Both animal models developed hemorrhagic spots; however, the size and the distribution of the hemorrhagic spots varied (Fig. 1A). The time that both animal models began to develop symptoms was the same. All pediatric HSP patients developed a non-pruritic rash, which progressed from an erythematous papular rash or urticaria to petechiae, purpura and obvious ecchymoses12. The ecchymoses changed color from red to purple and subsequently faded13. Both animal models exhibited histopathological changes in their joints, gastrointestinal tracts and glomeruli. Pathological changes in pediatric HSP patients include joint involvement with pain, edema, or arthritis in 80% of cases and abdominal pain in 60–65% cases, with gastrointestinal hemorrhage in 30% of cases2,3,14. Kidney damage is the most serious sequelae and a major cause of mortality15. Taken together, these data indicate that our HSP animal models can mimic human HSP disease in terms of symptoms and histopathological changes.
During the acute phase, in HSP animals and pediatric patients, serum IgA levels increased and kidney-deposited IgA levels in the animal models also increased. However, the higher serum IgA levels are still less than 1/10 of the IgG levels in the body16. In accordance with our data, evidence suggests that serum IgA levels are increased in over 50% of HSP patients10,17,18 and that active HSP patients have 2-fold more IgA secreting cells than controls19. The extent of the changes in serum IgG and IgE levels in our HSP model animals and pediatric patents were different, but C3 and C4 levels were all decreased compared with controls. Previous data describing serum IgG and IgE levels in HSP patients are not entirely consistent. Various studies suggest IgG levels may decrease, increase, or show no change20,21,22. In agreement with these findings, Levy et al23 reported that serum C4 level was decreased in 18.7% of HSP patients and other studies demonstrated that serum C3 and C4 levels were decreased in 8% of HSP patients24,25. Several publications show that serum C3 and C4 levels in HSP patients are increased in areas of tissue damage, but serum levels have no relation to disease severity24,25,26. These observations indicate that IgA is the main immunoglobulin responsible for the pathogenesis of HSP.

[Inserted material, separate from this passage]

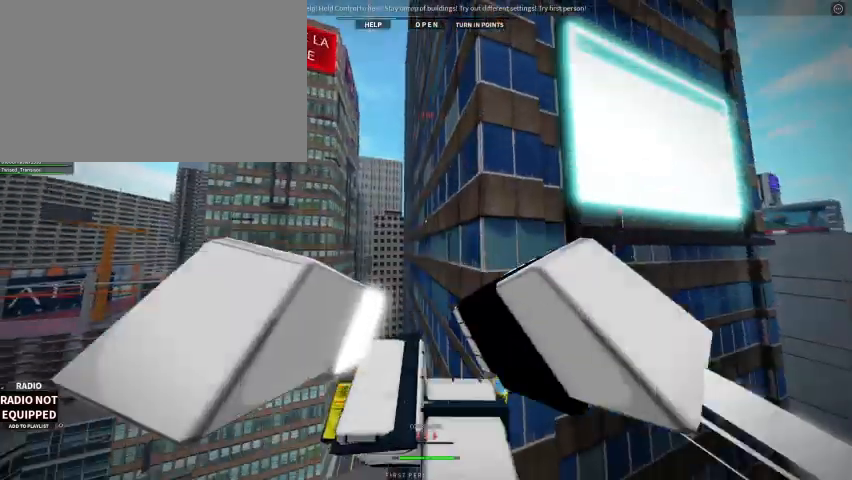
{"keys": ["w"], "mouse": [], "events": [[67, "space", "down"], [167, "mouse_right", "up"], [200, "space", "up"], [300, "mouse_right", "down"], [467, "mouse_right", "up"]]}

The changes in parameters measured in routine blood tests were variable among animal models and patients; however, the data reflected the presence of an immunological disorder to a certain extent. Alterations in the frequency of CD4+ and CD8+ T cells, their ratio and serum TNF-α and IL-4 levels in HSP animals were in accordance with HSP patients, while patterns of IL-2 levels were different. Previous reports describe changes in peripheral blood levels of CD4+ T, CD8+ T cells, CD4/CD8, TNF-α and IL-4 in pediatric HSP patients that are consistent with our findings27,28,29. Other studies indicate that serum IL-2 levels are decreased20,28 and, at the acute stage, IL-2 receptor number and function are increased and enhanced, respectively, in association with disease activity28. Our results show variability between the IL-2 levels in HSP model animals and pediatric patients, possibly because they were experiencing different levels of disease activity.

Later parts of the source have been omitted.